- Task item:
The data below is to be transcribed word for word; pictures are to be excluded.
=== Data for this exercise ===
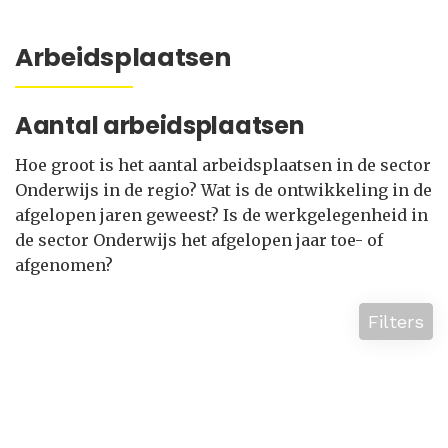
Arbeidsplaatsen
Aantal arbeidsplaatsen
Hoe groot is het aantal arbeidsplaatsen in de sector
Onderwijs in de regio? Wat is de ontwikkeling in de
afgelopen jaren geweest? Is de werkgelegenheid in
de sector Onderwijs het afgelopen jaar toe- of
afgenomen?
Filters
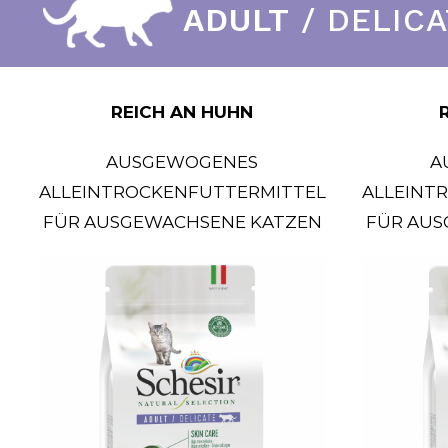
ADULT
/ DELICA
REICH AN HUHN
AUSGEWOGENES
A
ALLEINTROCKENFUTTERMITTEL
ALLEINT
FÜR AUSGEWACHSENE KATZEN
FÜR AUS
===
- Output of the task:
Arbeidsplaatsen
Aantal arbeidsplaatsen
Hoe groot is het aantal arbeidsplaatsen in de sector
Onderwijs in de regio? Wat is de ontwikkeling in de
afgelopen jaren geweest? Is de werkgelegenheid in
de sector Onderwijs het afgelopen jaar toe- of
afgenomen?
Filters
ADULT
/ DELICA
REICH AN HUHN
AUSGEWOGENES
A
ALLEINTROCKENFUTTERMITTEL
ALLEINT
FÜR AUSGEWACHSENE KATZEN
FÜR AUS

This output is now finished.